═══ Records for this exercise
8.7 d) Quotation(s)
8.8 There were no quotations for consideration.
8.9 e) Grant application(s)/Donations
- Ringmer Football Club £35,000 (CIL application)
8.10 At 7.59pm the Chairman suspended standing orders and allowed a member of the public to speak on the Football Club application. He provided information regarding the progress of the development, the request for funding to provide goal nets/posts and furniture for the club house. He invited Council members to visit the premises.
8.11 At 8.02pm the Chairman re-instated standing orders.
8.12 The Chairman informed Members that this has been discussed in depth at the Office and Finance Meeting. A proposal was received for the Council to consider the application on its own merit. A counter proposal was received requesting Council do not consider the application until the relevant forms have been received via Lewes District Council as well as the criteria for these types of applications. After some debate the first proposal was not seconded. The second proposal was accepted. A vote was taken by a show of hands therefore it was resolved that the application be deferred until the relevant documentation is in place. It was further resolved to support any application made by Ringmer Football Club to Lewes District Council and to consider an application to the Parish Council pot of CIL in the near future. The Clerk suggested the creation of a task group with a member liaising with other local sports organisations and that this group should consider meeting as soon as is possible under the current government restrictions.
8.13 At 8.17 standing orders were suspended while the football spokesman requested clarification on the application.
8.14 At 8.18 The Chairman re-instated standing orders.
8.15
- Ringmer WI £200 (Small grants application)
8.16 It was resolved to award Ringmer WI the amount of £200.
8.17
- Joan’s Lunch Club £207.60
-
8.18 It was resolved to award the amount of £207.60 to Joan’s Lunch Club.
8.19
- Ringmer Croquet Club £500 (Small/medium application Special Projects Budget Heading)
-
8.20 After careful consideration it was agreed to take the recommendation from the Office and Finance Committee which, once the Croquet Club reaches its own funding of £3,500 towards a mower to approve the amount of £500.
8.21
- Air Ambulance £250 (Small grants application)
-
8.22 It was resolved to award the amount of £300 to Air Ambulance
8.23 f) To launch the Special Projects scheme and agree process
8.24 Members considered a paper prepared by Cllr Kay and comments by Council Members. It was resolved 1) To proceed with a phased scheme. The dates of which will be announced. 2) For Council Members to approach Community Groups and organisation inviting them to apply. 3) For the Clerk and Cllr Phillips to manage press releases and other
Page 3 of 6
══════
Work request: Please give again, word for word, only the lines from the one holding "8.24 Members considered" through the end of the listing above.

Exercise result:
8.24 Members considered a paper prepared by Cllr Kay and comments by Council Members. It was resolved 1) To proceed with a phased scheme. The dates of which will be announced. 2) For Council Members to approach Community Groups and organisation inviting them to apply. 3) For the Clerk and Cllr Phillips to manage press releases and other
Page 3 of 6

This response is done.